#### INSTRUCTIONS TO FOLLOW
Please rewrite the items from their start through the line that contains "Скло має прекрасне", substituting "Огляд" for every "Опис" and keeping everything else unchanged.

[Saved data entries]
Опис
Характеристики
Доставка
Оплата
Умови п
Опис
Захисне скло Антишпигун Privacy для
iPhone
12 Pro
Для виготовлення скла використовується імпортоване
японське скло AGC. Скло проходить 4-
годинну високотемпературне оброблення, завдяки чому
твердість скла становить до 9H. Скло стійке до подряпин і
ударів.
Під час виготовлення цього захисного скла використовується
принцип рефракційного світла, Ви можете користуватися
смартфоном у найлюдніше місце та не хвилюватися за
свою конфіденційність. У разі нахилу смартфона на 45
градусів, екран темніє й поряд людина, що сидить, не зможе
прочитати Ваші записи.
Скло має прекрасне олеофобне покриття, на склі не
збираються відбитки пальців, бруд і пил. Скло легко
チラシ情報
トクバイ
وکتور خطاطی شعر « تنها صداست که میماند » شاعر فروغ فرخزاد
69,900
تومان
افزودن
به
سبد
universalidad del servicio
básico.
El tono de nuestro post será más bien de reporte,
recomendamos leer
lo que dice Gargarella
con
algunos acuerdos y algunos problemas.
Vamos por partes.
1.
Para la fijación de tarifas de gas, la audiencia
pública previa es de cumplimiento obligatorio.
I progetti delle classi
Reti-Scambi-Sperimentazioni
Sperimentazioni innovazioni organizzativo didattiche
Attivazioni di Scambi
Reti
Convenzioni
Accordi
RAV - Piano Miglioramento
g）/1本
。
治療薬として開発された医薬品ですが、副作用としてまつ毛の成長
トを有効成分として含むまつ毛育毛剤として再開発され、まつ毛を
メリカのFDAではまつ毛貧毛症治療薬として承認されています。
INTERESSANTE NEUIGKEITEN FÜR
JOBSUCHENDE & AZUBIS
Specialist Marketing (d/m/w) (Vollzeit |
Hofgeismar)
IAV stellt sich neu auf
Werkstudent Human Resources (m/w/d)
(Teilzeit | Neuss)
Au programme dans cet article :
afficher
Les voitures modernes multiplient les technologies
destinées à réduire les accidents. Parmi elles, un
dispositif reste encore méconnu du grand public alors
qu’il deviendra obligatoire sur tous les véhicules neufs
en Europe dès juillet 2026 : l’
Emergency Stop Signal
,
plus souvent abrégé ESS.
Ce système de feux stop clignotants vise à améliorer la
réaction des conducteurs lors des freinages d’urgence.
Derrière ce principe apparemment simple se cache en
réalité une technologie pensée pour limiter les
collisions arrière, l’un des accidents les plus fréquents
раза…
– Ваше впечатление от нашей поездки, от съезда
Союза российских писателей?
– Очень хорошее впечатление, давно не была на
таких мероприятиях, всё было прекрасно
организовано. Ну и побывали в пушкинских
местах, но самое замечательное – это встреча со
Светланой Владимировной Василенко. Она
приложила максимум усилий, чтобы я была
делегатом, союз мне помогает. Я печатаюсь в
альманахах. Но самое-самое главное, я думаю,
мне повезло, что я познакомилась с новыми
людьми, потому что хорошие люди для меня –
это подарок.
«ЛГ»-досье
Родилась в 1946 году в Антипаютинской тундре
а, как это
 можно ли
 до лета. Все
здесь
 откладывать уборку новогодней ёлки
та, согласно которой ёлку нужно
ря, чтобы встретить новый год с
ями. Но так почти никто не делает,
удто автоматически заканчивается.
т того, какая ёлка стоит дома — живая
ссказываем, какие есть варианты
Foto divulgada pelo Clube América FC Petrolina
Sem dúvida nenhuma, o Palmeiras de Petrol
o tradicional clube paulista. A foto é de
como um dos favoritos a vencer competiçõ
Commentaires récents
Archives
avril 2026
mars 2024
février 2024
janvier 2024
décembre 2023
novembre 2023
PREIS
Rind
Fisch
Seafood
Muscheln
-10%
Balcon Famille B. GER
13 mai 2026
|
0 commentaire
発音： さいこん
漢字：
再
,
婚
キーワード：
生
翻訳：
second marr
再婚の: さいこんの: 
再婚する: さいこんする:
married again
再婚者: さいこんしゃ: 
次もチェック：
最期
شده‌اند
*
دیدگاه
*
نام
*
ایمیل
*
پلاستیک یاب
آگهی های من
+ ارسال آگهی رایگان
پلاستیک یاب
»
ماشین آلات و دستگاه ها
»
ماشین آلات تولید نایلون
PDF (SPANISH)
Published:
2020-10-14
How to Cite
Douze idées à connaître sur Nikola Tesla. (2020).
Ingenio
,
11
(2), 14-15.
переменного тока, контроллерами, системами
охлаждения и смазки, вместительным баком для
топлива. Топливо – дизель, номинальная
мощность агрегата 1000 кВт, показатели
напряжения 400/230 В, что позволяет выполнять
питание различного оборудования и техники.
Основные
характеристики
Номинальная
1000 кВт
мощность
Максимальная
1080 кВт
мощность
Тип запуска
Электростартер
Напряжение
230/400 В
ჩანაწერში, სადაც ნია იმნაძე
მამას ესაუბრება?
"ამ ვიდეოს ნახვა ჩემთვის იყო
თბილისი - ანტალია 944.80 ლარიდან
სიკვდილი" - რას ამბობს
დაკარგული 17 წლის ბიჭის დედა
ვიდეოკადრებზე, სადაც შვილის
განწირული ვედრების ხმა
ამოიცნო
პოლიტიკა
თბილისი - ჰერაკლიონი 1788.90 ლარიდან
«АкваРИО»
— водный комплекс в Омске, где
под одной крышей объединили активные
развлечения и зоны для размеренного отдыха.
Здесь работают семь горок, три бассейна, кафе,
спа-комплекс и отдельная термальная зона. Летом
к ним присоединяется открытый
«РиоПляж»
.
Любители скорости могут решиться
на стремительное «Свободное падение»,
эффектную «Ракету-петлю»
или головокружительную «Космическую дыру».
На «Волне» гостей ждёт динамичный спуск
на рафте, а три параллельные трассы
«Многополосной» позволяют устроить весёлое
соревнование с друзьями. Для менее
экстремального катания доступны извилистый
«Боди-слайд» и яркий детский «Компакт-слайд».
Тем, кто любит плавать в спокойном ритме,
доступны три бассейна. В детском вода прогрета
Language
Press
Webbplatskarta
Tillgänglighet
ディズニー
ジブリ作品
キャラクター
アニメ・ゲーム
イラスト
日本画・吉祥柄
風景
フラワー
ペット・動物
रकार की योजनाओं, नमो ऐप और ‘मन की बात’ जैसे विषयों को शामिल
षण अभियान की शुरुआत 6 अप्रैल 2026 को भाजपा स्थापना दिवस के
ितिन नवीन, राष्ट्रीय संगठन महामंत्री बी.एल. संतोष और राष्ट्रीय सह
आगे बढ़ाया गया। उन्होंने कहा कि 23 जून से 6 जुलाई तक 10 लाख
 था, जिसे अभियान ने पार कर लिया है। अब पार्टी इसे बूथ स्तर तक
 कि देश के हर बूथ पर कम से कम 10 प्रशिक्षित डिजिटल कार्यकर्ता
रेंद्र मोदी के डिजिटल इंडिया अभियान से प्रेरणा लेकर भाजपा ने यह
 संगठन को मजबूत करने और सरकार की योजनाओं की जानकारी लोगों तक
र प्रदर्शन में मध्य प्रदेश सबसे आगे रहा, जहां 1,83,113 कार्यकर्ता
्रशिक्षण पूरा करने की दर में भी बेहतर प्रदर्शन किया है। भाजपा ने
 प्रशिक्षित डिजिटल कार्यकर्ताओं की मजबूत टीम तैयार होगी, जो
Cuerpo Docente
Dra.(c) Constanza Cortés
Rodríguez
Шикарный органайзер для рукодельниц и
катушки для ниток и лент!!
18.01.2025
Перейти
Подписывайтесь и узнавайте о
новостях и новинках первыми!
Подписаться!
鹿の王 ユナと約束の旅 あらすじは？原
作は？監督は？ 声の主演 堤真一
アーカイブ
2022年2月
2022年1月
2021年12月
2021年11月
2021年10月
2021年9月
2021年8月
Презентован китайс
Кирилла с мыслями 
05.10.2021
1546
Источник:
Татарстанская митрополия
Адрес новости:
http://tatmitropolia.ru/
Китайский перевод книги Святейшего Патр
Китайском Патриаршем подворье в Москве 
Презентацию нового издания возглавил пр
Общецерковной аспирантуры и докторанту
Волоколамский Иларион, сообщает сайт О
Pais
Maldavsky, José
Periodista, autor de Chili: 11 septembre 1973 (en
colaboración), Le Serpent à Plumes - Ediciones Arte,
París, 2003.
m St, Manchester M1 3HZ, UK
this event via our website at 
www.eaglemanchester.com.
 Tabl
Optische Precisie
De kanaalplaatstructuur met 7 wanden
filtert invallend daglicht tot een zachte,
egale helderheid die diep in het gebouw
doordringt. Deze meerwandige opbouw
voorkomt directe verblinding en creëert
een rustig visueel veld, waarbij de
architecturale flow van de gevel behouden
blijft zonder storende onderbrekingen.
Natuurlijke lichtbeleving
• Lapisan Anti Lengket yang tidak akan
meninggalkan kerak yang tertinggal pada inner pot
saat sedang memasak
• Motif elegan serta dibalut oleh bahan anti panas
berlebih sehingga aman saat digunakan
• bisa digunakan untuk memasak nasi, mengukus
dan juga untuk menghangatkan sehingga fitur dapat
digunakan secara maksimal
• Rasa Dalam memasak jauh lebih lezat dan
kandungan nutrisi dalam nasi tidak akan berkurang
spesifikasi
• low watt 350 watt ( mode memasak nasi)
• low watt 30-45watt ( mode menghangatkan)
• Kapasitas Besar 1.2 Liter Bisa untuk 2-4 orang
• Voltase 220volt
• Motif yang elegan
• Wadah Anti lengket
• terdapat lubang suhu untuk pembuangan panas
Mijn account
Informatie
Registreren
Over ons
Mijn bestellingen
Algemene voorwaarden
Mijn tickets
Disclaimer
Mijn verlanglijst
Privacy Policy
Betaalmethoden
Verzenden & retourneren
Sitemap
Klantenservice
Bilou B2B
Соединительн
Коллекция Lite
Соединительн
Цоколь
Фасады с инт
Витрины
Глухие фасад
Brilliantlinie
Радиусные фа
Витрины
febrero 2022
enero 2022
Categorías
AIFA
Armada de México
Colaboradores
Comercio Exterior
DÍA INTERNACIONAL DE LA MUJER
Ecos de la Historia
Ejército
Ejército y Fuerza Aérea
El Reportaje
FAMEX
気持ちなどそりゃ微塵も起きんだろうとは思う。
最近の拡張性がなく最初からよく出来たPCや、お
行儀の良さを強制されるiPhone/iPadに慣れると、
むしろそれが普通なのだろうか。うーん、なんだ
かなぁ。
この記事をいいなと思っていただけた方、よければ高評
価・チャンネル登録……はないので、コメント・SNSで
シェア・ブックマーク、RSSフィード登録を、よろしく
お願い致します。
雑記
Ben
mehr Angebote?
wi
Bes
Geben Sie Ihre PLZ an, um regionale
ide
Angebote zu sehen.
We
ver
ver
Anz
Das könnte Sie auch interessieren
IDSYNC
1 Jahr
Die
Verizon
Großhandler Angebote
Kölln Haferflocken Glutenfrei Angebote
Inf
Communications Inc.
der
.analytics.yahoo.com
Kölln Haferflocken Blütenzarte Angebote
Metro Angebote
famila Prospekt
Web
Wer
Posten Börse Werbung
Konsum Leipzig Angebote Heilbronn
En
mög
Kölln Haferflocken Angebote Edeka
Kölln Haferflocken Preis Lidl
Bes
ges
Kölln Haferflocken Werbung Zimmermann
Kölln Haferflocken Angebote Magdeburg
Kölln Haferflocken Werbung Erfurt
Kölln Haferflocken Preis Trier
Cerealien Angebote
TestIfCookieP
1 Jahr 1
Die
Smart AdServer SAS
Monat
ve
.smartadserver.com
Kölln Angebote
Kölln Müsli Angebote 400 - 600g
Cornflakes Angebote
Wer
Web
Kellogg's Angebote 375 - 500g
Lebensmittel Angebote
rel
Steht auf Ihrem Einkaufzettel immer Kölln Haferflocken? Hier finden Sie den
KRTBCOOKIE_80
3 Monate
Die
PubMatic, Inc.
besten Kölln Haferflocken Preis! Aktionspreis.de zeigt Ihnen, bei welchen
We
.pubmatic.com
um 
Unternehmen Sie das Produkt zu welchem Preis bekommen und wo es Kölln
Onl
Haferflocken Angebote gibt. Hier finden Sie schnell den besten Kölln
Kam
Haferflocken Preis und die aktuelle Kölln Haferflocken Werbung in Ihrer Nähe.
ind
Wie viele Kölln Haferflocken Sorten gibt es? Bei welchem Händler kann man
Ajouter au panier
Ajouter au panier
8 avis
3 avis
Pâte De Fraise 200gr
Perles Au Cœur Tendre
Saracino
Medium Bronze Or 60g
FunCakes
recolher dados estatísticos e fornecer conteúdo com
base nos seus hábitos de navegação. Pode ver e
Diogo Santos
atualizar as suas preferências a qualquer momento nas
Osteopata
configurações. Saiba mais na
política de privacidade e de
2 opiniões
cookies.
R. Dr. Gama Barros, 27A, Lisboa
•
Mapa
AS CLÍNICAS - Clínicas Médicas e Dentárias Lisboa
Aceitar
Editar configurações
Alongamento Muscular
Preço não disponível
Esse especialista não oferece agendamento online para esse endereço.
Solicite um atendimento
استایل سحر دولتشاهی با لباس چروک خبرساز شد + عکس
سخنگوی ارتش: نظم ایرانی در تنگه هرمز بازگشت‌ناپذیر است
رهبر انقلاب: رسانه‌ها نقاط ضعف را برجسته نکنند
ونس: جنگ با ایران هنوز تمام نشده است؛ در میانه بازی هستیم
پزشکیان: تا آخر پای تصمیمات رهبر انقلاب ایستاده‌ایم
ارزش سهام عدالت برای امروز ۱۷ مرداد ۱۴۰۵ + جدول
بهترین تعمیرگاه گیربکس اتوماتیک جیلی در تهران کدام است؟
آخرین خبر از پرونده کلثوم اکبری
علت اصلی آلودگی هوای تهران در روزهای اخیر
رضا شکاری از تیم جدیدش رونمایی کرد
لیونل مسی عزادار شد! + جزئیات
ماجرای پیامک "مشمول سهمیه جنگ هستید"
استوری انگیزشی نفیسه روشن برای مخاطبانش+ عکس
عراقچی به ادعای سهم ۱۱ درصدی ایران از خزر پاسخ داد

#### YOUR SOLUTION
Огляд
Характеристики
Доставка
Оплата
Умови п
Огляд
Захисне скло Антишпигун Privacy для
iPhone
12 Pro
Для виготовлення скла використовується імпортоване
японське скло AGC. Скло проходить 4-
годинну високотемпературне оброблення, завдяки чому
твердість скла становить до 9H. Скло стійке до подряпин і
ударів.
Під час виготовлення цього захисного скла використовується
принцип рефракційного світла, Ви можете користуватися
смартфоном у найлюдніше місце та не хвилюватися за
свою конфіденційність. У разі нахилу смартфона на 45
градусів, екран темніє й поряд людина, що сидить, не зможе
прочитати Ваші записи.
Скло має прекрасне олеофобне покриття, на склі не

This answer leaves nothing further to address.